Born (1877-03-20)March 20, 1877
Stow, Maine
Died June 8, 1947(1947-06-08) (aged 70)
San Rafael, California
Nationality American
Known for Painting

Selden Connor Gile (20 March 1877 – 8 June 1947) was an American painter who was mainly active in northern California between the early-1910s and the mid-1930s. He was the founder and leader of the Society of Six, a Bay Area group of artists known for their plein-air paintings and rich use of color, a quality that would later figure into the work of Bay Area figurative expressionists.

Though self-taught as a painter, Gile was most influenced in this exuberant use of color by the Fauves as well as the early French Impressionist paintings he saw at the Panama–Pacific International Exposition of 1915. It was those paintings that prompted a "dramatic change" from his early muted colors to those of his most successful period in the 1920s. In the mid-twenties, local exhibitions of European art added the Post-Impressionists and the Blue Four to the list of painters and paintings that had an influence on Gile's work.

Most of Gile's paintings until about 1927 are small canvases featuring California landscapes and coastline. Stylistically, along with the aforementioned vivid colors, Gile would use thick paint, "...applying loose, expressive brushstrokes of varying sizes." Rarely did his paintings contain people, instead "...Gile invested the contours of the land with sensual qualities others might save for depicting people." As opposed to the Impressionists, who would frequently return to the scene of a painting or do much of their work in the studio, Gile, along with the other Society of Six artists preferred to complete paintings outdoors usually in one sitting.

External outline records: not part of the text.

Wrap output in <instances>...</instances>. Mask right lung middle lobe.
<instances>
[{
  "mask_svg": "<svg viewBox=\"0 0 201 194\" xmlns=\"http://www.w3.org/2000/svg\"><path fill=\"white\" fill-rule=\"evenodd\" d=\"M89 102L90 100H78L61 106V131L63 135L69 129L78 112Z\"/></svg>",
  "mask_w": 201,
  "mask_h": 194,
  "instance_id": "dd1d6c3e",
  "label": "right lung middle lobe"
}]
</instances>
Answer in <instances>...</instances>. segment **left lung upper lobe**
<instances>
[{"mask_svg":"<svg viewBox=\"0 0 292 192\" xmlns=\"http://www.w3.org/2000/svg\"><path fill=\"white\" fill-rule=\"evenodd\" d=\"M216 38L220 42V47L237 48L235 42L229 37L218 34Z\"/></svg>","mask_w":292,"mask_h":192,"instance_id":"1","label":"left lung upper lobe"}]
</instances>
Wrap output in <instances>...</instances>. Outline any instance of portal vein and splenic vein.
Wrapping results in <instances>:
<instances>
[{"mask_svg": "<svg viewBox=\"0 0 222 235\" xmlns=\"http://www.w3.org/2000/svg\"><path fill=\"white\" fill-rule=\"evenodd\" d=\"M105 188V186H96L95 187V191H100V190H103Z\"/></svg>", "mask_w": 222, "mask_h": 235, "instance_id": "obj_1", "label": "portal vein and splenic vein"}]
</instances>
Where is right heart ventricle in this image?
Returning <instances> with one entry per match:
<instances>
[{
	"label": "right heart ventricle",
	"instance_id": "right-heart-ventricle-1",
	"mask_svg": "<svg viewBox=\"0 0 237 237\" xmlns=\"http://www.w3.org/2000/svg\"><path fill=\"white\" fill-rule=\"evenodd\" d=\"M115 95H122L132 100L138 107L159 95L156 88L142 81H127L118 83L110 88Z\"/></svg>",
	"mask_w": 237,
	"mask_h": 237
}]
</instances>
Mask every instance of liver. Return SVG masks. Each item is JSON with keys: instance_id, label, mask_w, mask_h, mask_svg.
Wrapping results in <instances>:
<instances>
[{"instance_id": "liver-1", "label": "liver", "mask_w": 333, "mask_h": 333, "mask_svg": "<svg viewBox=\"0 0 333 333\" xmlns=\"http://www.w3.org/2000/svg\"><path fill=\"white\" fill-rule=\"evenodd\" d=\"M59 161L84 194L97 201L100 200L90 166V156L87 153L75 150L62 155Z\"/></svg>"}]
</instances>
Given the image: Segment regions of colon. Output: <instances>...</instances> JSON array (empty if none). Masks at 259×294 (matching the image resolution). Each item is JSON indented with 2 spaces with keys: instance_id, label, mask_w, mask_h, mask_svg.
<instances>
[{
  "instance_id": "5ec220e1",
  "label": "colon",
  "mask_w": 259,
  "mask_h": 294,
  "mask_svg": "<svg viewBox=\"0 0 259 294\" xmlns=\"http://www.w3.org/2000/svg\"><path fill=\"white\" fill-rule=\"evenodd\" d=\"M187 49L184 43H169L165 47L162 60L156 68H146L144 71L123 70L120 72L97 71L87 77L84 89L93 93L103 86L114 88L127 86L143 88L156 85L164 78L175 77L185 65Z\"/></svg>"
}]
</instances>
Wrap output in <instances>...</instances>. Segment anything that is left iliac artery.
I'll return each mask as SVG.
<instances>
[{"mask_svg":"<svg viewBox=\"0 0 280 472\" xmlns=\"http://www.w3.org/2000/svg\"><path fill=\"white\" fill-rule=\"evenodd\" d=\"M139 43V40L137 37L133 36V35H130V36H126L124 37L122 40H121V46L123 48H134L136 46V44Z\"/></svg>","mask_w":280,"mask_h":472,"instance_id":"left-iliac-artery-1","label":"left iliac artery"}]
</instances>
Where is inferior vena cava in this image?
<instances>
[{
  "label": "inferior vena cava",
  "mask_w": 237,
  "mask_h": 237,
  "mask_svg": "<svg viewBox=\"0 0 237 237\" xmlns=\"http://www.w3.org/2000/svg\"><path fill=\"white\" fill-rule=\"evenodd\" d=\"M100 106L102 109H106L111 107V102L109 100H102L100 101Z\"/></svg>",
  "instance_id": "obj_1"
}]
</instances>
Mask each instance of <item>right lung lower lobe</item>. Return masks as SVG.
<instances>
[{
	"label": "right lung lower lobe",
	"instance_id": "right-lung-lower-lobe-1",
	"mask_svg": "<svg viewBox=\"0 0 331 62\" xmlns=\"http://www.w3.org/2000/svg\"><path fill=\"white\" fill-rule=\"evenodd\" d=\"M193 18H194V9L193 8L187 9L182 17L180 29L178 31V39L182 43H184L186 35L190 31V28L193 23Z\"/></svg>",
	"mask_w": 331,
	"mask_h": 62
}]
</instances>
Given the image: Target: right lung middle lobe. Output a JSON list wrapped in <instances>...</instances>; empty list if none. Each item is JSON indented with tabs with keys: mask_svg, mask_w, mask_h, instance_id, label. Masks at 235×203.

Selden Connor Gile was born on 20 March 1877 in Stow, Maine. He was the youngest of six children born to farmer James Henry Gile and his wife Ellen Alice Bemis who named him after the then-Governor of Maine, Seldon Connor. Though his siblings were boisterous, Gile "...was a temperate boy and notably shy with women. Like his brother Ellsworth, he displayed a love of nature, an indefatigable energy as a hiker, and a colorful imagination." After completing high school in Fryeburg in 1894, Gile went to live with his elder brother Frank. While there, he attended and graduated from Shaw's Business College in 1899. Following his graduation, Gile worked several jobs until General Marshall Wentworth, his father's commanding officer in the Union Army, set him up to work as a paymaster and clerk at a friend's ranch in Rocklin, California. The artist arrived on the west coast in either 1901 or 1903. Before he left, however, he painted what is considered his earliest known painting, a small New England landscape called Farm Scene dated 1900.